Ein wichtiges Signal

■ betr.: „Riga mit fatalem Signal“, taz vom 23. 5. 15

In Riga hatten sich die EU-Regierungsoberhäupter versammelt, um unter anderem über das Verhältnis zu osteuropäischen Staaten aus dem ehemaligen sowjetischen Einflussbereich zu sprechen. Ähnlich abweisend wie viele andere Medien kommentiert die taz: „Riga mit fatalem Signal. Die Anrainerstaaten im Osten der EU werden außen vor gelassen.“ Im Abschlusskommuniqué der EU wurde verkündet, weitere Annäherungsschritte der EU an Ukraine, Moldau, Weißrussland, Georgien, Armenien und Aserbaidschan würden auf Sicht – auch nicht in kleinen Schritten wie Aufhebung des Visumszwanges – vorangetrieben werden. Ein langer Prozess sei erforderlich.

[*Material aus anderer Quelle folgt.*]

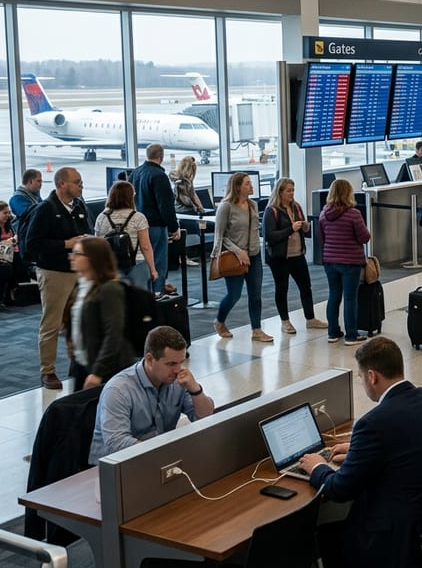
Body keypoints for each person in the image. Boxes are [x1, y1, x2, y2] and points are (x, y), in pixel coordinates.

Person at [298, 336, 422, 568]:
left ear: (372, 376)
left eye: (361, 377)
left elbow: (340, 489)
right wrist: (358, 450)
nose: (362, 383)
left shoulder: (373, 423)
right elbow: (411, 440)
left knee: (328, 536)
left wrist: (316, 466)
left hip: (403, 538)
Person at [88, 326, 213, 463]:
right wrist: (160, 455)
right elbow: (117, 443)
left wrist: (195, 389)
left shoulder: (178, 381)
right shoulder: (118, 390)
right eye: (171, 364)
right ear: (149, 360)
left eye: (181, 362)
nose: (177, 370)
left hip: (153, 459)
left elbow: (205, 417)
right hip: (114, 467)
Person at [25, 167, 92, 390]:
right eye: (77, 182)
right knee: (52, 323)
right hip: (54, 272)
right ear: (62, 184)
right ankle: (48, 371)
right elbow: (32, 245)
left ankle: (78, 364)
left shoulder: (80, 206)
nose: (81, 185)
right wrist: (66, 244)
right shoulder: (45, 209)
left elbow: (87, 230)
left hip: (78, 272)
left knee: (80, 321)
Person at [63, 236, 135, 390]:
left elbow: (113, 332)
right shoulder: (81, 285)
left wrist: (98, 372)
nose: (71, 257)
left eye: (77, 253)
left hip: (107, 371)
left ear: (92, 259)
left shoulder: (110, 289)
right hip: (84, 364)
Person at [212, 172, 272, 343]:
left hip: (254, 255)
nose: (251, 186)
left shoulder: (252, 204)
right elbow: (220, 236)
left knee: (256, 294)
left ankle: (257, 329)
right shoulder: (226, 207)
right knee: (234, 294)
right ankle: (220, 320)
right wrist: (238, 251)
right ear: (237, 187)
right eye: (247, 183)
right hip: (235, 256)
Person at [264, 178, 328, 335]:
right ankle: (285, 321)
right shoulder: (271, 211)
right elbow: (269, 236)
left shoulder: (296, 207)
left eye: (293, 190)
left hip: (297, 254)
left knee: (306, 287)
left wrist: (305, 227)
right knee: (282, 289)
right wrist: (290, 229)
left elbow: (303, 230)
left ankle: (310, 318)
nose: (292, 193)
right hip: (280, 257)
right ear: (280, 192)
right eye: (288, 190)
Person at [319, 178, 372, 346]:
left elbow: (322, 238)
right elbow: (364, 237)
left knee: (334, 295)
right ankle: (351, 335)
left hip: (329, 261)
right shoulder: (353, 214)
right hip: (350, 262)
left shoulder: (324, 213)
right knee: (350, 298)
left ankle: (333, 332)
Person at [130, 144, 180, 295]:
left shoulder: (135, 173)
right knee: (158, 264)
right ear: (161, 157)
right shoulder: (159, 176)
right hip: (156, 226)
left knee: (144, 264)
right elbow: (165, 206)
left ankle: (146, 297)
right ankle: (158, 296)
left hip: (138, 226)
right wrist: (173, 227)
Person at [94, 180, 157, 290]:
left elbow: (97, 245)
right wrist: (152, 269)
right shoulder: (138, 217)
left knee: (116, 297)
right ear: (130, 197)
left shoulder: (102, 217)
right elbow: (145, 246)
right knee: (139, 298)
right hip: (137, 262)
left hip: (111, 264)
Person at [9, 168, 44, 233]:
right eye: (38, 181)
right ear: (30, 181)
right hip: (25, 234)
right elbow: (31, 216)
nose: (41, 184)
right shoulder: (17, 199)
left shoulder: (35, 194)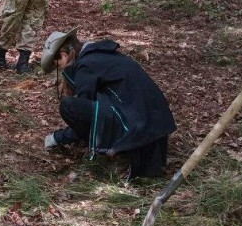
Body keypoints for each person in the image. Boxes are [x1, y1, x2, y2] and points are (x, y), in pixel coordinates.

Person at [41, 28, 177, 178]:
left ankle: (121, 156)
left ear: (64, 55)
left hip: (136, 130)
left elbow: (82, 114)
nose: (60, 69)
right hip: (154, 127)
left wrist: (57, 138)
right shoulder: (101, 56)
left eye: (58, 64)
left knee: (69, 107)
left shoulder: (86, 66)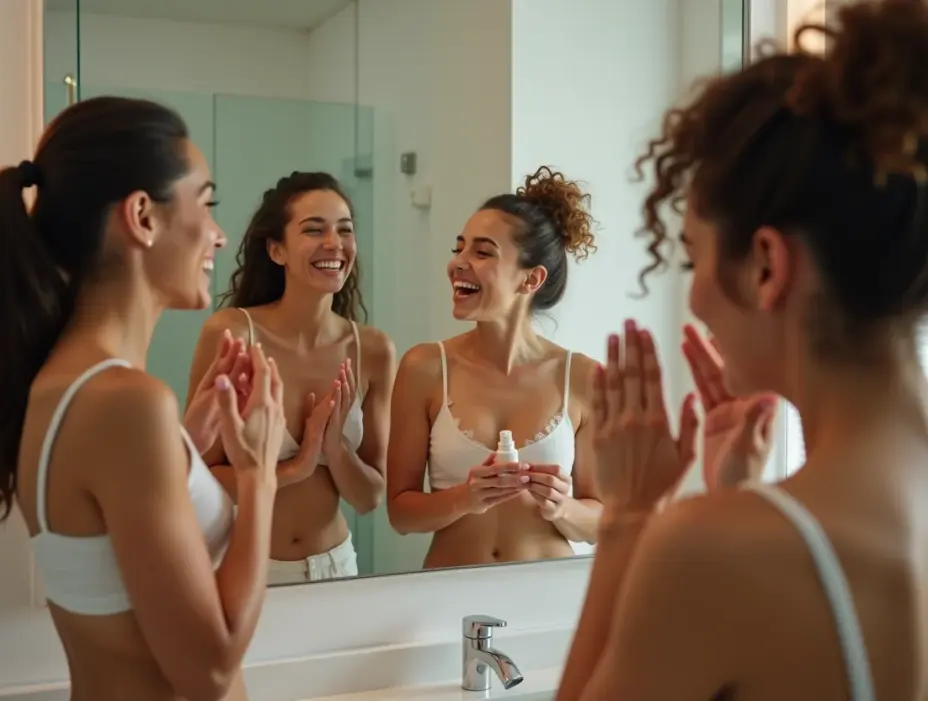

Interessant war ein Detail. Ursprünglich sollte die Angliederung der Krim an Russland in der Schlusserklärung verurteilt werden. Das wurde jedoch, um einen Konsens zu erzielen, gestrichen. Die Östliche Partnerschaft, die einst von Polen und Schweden initiiert wurde, soll nun auf Eis gelegt werden. Mit ihr sollten diese Staaten auf Westliche Demokratie und freie Marktwirtschaft eingestimmt werden.

Als Karl Grobe und ich das Monitoring-Dossier zur Ukraine schrieben, haben wir genau diese Staatengruppe für ein Bündnis neutraler Staaten in der Region vorgeschlagen, also Staaten, die aus dem übergeordneten West-Ost-Konflikt in Sachen Ukraine herausgenommen werden müssten, um so eine Brücke zwischen Ost und West zu ermöglichen. So bewerte ich im Gegensatz zu vielfältiger Medienmeinung den Beschluss von Riga als eine erste vorsichtige Kursänderung der EU, die den Ukrainekonflikt entspannen kann. Es klingt wie eine Ankündigung, die EU und in ihrem Gefolge die Nato würden auf ihre weitere Expansion nach Osten verzichten. Ein wichtiges Signal! Diese Expansion hatte seinerzeit den Ukrainekonflikt in Gang gesetzt.

Bleibt die Frage, welche Antwort wird Moskau darauf geben? Wird sich vielleicht ein Prozess der einseitigen deeskalierenden Schritte ergeben? Wir sollten dafür werben.